TASK DATA:
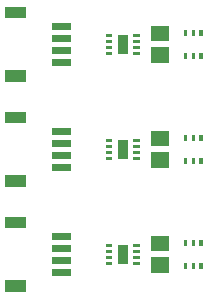
<source format=gbr>
G04 start of page 11 for group -4015 idx -4015 *
G04 Title: (unknown), toppaste *
G04 Creator: pcb 20140316 *
G04 CreationDate: Sat 14 Dec 2019 03:41:57 AM GMT UTC *
G04 For: railfan *
G04 Format: Gerber/RS-274X *
G04 PCB-Dimensions (mil): 900.00 2000.00 *
G04 PCB-Coordinate-Origin: lower left *
%MOIN*%
%FSLAX25Y25*%
%LNTOPPASTE*%
%ADD47R,0.0118X0.0118*%
%ADD46R,0.0354X0.0354*%
%ADD45R,0.0098X0.0098*%
%ADD44R,0.0512X0.0512*%
%ADD43R,0.0384X0.0384*%
%ADD42R,0.0236X0.0236*%
G54D42*X24630Y192406D02*X28370D01*
X24630Y188469D02*X28370D01*
X24630Y184531D02*X28370D01*
X24630Y180594D02*X28370D01*
G54D43*X9620Y175919D02*X12868D01*
X9620Y197081D02*X12868D01*
G54D44*X59107Y182957D02*X59893D01*
X59107Y190043D02*X59893D01*
G54D45*X41783Y189453D02*X42965D01*
X41783Y187484D02*X42965D01*
X41783Y185516D02*X42965D01*
X41783Y183547D02*X42965D01*
X51035D02*X52217D01*
X51035Y185516D02*X52217D01*
X51035Y187484D02*X52217D01*
X51035Y189453D02*X52217D01*
G54D46*X47000Y187878D02*Y185122D01*
G54D47*X73059Y190634D02*Y190043D01*
X70500Y190634D02*Y190043D01*
X67941Y190634D02*Y190043D01*
Y182957D02*Y182366D01*
X70500Y182957D02*Y182366D01*
X73059Y182957D02*Y182366D01*
G54D42*X24630Y157406D02*X28370D01*
X24630Y153469D02*X28370D01*
X24630Y149531D02*X28370D01*
X24630Y145594D02*X28370D01*
G54D43*X9620Y140919D02*X12868D01*
X9620Y162081D02*X12868D01*
G54D44*X59107Y147957D02*X59893D01*
X59107Y155043D02*X59893D01*
G54D45*X41783Y154453D02*X42965D01*
X41783Y152484D02*X42965D01*
X41783Y150516D02*X42965D01*
X41783Y148547D02*X42965D01*
X51035D02*X52217D01*
X51035Y150516D02*X52217D01*
X51035Y152484D02*X52217D01*
X51035Y154453D02*X52217D01*
G54D46*X47000Y152878D02*Y150122D01*
G54D47*X73059Y155634D02*Y155043D01*
X70500Y155634D02*Y155043D01*
X67941Y155634D02*Y155043D01*
Y147957D02*Y147366D01*
X70500Y147957D02*Y147366D01*
X73059Y147957D02*Y147366D01*
G54D42*X24630Y122406D02*X28370D01*
X24630Y118469D02*X28370D01*
X24630Y114531D02*X28370D01*
X24630Y110594D02*X28370D01*
G54D43*X9620Y105919D02*X12868D01*
X9620Y127081D02*X12868D01*
G54D44*X59107Y112957D02*X59893D01*
X59107Y120043D02*X59893D01*
G54D45*X41783Y119453D02*X42965D01*
X41783Y117484D02*X42965D01*
X41783Y115516D02*X42965D01*
X41783Y113547D02*X42965D01*
X51035D02*X52217D01*
X51035Y115516D02*X52217D01*
X51035Y117484D02*X52217D01*
X51035Y119453D02*X52217D01*
G54D46*X47000Y117878D02*Y115122D01*
G54D47*X73059Y120634D02*Y120043D01*
X70500Y120634D02*Y120043D01*
X67941Y120634D02*Y120043D01*
Y112957D02*Y112366D01*
X70500Y112957D02*Y112366D01*
X73059Y112957D02*Y112366D01*
M02*

</source>
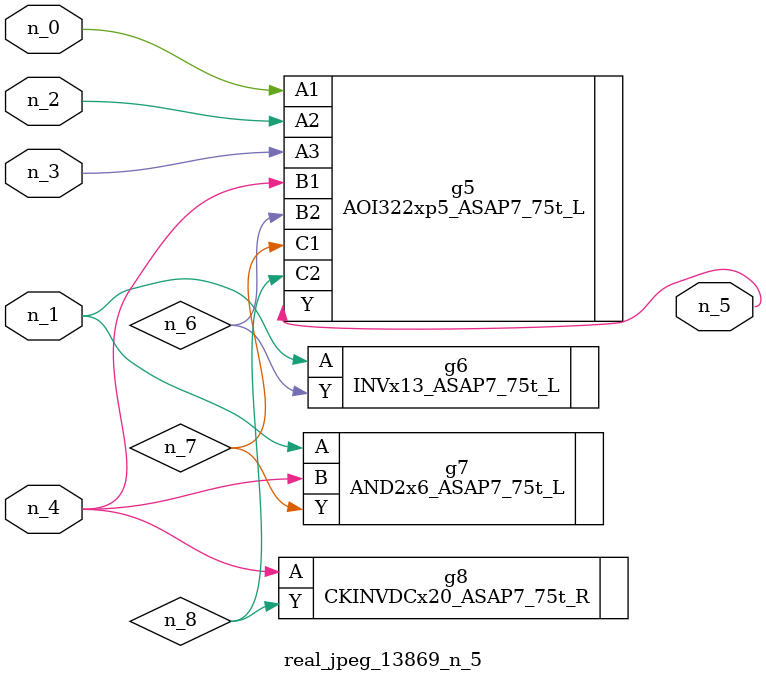
<source format=v>
module real_jpeg_13869_n_5 (n_4, n_0, n_1, n_2, n_3, n_5);

input n_4;
input n_0;
input n_1;
input n_2;
input n_3;

output n_5;

wire n_8;
wire n_6;
wire n_7;

AOI322xp5_ASAP7_75t_L g5 ( 
.A1(n_0),
.A2(n_2),
.A3(n_3),
.B1(n_4),
.B2(n_6),
.C1(n_7),
.C2(n_8),
.Y(n_5)
);

INVx13_ASAP7_75t_L g6 ( 
.A(n_1),
.Y(n_6)
);

AND2x6_ASAP7_75t_L g7 ( 
.A(n_1),
.B(n_4),
.Y(n_7)
);

CKINVDCx20_ASAP7_75t_R g8 ( 
.A(n_4),
.Y(n_8)
);


endmodule
</source>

JOB: Among the lines of the material, some contain the string "input". State how many, and nothing more.

TASK ANSWER: 5